Thus, classical Liberalism gradually transitioned into New Liberalism (also called Social Liberalism or Welfare Liberalism) in the UK and into Progressive Liberalism in the US and other West European countries. Unlike classical liberals, the Social or Welfare Liberals were not averse to State interference in social and economic affairs of society, but favoured a greater role of the State in bringing about social justice and strengthening the rule of law that applied equally to all rungs of society. Thus, the State was no longer tolerated as a ‘necessary evil’, but as a means for regulating the economy (if not society), in addition to its earlier role of securing life, liberty and property. Thus, the State was now asked to rein-in hitherto unfettered capitalist markets (working under the laissez faire principle), curtail the monopoly of the new breed of industrial oligarchs and ensure that liberal values of liberty, equality and welfare extended to all sections of society.

This new brand of Liberalism also raised its banner against the evil of slavery.

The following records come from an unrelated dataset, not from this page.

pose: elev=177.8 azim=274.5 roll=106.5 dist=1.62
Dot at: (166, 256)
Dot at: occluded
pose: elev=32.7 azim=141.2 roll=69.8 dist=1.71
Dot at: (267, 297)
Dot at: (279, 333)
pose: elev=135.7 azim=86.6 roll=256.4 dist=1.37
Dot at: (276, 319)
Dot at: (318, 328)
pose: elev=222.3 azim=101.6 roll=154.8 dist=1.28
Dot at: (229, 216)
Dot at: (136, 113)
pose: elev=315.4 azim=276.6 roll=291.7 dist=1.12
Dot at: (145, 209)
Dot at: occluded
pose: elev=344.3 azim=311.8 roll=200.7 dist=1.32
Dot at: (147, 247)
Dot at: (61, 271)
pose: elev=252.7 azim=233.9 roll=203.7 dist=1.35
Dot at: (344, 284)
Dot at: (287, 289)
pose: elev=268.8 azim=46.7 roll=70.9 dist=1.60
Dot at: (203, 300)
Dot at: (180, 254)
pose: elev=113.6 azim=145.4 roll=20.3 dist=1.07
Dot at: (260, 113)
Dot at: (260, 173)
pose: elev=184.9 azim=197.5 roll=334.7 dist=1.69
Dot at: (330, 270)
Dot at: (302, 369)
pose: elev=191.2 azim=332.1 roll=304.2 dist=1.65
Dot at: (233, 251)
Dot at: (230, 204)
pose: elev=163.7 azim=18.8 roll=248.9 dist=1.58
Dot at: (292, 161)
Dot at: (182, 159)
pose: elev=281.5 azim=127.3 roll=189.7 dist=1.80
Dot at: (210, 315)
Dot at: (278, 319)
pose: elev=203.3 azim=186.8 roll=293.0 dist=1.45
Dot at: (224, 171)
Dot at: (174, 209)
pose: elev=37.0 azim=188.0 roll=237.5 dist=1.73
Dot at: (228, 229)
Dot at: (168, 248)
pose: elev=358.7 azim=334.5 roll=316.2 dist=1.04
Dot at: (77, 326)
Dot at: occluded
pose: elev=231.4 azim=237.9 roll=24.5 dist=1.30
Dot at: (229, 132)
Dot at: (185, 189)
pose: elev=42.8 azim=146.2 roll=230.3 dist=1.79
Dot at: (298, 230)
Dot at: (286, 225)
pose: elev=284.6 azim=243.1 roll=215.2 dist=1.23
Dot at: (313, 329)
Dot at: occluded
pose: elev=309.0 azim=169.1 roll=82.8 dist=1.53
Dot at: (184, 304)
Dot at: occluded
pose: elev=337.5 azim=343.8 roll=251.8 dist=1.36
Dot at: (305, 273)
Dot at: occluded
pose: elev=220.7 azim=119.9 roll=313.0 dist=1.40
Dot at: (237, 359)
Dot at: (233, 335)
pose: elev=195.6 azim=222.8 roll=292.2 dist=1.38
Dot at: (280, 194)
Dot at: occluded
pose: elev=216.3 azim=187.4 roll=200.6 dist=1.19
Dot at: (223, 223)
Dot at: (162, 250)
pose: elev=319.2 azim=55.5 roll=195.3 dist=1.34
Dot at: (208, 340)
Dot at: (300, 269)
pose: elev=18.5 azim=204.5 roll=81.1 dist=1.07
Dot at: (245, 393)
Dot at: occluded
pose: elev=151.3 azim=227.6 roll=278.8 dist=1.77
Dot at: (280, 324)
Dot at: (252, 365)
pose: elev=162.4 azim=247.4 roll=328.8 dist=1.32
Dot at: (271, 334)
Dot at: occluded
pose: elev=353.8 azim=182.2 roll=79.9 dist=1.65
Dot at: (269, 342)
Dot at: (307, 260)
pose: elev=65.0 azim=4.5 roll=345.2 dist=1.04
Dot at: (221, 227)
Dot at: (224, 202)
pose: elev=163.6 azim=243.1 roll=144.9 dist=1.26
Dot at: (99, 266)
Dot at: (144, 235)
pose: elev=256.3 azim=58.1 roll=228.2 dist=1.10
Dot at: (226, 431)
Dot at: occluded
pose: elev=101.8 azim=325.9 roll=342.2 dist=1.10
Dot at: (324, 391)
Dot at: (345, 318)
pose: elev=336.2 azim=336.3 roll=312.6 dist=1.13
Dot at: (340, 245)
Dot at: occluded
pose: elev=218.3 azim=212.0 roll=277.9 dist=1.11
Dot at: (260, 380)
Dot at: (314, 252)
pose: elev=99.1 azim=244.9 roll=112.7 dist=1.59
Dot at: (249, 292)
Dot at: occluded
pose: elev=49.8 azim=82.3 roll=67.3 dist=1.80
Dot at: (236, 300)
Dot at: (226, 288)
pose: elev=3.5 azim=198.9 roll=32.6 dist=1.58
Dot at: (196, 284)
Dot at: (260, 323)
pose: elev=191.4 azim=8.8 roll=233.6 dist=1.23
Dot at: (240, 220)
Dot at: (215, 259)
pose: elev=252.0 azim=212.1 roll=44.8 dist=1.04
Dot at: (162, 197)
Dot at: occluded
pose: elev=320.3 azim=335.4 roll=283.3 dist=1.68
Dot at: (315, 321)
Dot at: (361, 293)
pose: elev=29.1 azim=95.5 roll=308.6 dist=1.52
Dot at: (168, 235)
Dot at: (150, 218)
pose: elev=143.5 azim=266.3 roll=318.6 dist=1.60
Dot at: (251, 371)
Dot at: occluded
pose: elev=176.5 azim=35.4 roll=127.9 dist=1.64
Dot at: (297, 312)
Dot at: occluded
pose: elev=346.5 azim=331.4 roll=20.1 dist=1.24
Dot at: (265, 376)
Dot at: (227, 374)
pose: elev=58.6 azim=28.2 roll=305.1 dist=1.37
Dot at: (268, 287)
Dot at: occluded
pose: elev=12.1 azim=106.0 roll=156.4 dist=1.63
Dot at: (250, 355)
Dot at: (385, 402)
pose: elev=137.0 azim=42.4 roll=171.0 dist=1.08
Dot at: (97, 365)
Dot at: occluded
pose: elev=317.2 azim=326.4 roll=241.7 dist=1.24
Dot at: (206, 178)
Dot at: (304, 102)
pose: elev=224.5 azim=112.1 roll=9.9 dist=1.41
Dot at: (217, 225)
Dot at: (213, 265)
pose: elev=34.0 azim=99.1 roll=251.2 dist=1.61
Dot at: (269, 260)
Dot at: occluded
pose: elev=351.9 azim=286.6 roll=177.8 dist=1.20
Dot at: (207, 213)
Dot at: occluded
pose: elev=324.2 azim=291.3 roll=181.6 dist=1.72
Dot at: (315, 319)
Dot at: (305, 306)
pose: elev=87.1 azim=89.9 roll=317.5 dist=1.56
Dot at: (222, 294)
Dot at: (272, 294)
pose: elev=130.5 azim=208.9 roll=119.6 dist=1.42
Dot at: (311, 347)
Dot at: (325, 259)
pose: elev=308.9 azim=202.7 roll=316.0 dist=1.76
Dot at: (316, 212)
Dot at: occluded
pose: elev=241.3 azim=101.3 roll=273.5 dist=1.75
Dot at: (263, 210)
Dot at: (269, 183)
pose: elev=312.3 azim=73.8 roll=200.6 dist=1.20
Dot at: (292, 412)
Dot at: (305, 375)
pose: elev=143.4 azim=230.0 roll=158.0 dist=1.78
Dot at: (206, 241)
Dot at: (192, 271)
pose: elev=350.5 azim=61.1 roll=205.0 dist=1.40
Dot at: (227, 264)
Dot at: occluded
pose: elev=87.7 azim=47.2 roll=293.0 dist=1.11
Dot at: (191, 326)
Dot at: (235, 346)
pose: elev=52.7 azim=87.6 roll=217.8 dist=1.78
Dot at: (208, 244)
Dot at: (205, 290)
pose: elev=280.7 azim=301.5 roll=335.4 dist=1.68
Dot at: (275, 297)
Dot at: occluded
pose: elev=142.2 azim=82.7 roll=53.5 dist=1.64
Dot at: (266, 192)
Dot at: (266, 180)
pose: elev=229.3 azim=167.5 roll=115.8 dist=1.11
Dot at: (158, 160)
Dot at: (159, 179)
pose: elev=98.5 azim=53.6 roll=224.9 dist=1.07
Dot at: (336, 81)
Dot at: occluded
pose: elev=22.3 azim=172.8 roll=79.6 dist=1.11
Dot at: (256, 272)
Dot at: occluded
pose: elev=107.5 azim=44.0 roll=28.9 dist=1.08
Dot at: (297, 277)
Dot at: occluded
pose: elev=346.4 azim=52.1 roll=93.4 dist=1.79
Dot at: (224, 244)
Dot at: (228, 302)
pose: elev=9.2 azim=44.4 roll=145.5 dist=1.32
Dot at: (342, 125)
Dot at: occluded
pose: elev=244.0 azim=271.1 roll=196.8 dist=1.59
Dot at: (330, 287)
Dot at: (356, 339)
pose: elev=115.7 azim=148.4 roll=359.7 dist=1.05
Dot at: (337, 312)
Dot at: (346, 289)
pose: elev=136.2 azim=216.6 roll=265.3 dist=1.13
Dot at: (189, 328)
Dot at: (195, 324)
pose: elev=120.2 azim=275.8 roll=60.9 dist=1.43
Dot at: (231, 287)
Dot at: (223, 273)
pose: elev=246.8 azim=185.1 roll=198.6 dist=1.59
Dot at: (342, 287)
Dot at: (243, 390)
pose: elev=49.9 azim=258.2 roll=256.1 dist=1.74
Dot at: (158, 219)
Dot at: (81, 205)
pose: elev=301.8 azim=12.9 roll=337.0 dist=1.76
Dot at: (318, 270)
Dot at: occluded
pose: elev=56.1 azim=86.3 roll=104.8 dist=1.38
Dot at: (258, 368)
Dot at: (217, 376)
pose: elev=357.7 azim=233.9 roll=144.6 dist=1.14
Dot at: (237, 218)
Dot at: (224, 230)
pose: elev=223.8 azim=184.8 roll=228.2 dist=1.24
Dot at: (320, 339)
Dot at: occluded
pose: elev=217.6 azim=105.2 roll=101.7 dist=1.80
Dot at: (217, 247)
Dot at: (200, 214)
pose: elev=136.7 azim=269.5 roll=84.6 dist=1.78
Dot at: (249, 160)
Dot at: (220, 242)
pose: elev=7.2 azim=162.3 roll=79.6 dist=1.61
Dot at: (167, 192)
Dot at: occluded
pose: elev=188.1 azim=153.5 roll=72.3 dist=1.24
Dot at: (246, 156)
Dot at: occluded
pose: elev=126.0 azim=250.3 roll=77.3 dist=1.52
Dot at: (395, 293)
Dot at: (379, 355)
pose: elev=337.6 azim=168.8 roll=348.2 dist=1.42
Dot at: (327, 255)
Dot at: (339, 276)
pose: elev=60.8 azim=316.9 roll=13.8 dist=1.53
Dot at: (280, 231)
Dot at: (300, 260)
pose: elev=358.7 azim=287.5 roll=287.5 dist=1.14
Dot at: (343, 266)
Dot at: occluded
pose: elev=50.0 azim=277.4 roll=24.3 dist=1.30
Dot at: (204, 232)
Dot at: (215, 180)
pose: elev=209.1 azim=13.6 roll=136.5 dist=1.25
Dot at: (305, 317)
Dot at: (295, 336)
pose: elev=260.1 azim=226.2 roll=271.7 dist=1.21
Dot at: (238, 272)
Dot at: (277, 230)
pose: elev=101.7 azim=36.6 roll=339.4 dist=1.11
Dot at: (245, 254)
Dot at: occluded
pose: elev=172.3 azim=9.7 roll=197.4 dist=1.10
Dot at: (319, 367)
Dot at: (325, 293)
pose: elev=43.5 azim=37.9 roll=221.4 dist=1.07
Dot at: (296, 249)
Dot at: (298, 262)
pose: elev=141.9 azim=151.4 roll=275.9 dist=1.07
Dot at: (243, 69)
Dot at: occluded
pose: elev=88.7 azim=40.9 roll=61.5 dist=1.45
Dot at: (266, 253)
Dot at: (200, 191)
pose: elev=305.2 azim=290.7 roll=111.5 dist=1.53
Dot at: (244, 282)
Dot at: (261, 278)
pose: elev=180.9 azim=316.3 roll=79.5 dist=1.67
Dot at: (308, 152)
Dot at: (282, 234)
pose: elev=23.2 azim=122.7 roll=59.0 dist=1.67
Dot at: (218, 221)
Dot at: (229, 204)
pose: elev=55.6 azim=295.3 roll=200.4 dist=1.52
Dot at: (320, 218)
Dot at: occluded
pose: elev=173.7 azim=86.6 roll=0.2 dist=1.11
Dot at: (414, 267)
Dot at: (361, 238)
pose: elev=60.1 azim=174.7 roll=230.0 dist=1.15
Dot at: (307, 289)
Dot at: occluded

Taking a dig at the iniquities of classical Liberalism, African-American social reformer Frederick Douglass famously wrote in his Essay titled, ‘Destiny of Colored Americans’, in 1849, ‘The white man’s happiness cannot be purchased by the black man’s misery’ (Douglass Citation1849).

However, New Liberalism and US Progressivism was not driven solely by altruistic motivations. It is often argued that US President Abraham Lincoln’s Emancipation Proclamation (1863), which led the US to then ban slavery through the Thirteenth Amendment (1865), was supported by the industrialised North that sought to access freed black labourers as workers for their companies, in addition to new industrial oligarchs settling their scores against the old upper class of landholding nobles (Eric Williams Citation1944).

Ironically, the liberals of the 19th century never opposed the idea of British colonisation of India and yet it is believed that liberal Governors-General and Viceroys of the British Raj—Lord William Bentinck, Lord Dufferin, Lord Ripon etc.—were somewhat less oppressive than their conservative counterparts.

However, State intervention to rescue the economy from the excessive profiteering and market manipulations of rich individualistic entrepreneurs and business houses, rose to prominence mainly with President Franklin D. Roosevelt’s New Deal of 1937. From now on, the State was not seen as a ‘necessary evil’, but a saviour of society and the national economy, from the unprincipled exploits of private corporations that appropriated more wealth for itself at the expense of the wages of the labour class, which led to frequent boom and bust cycles as impoverished customers could not afford to buy products manufactured by the industrial class. In addition, free-market capitalism often led to the rise of monopolistic oligarchies that controlled markets and made it difficult for new business start-ups and entrepreneurs to compete. This reality became too evident in the Wall Street crash of 1929 and led to the decade-long Great Depression across the world. It was at this time that the ‘New Liberal’ John Maynard Keynes implemented large-scale government spending (deficit spending) on public works and social programmes to create jobs, increase wages, boost demand and to bring stability to the economy.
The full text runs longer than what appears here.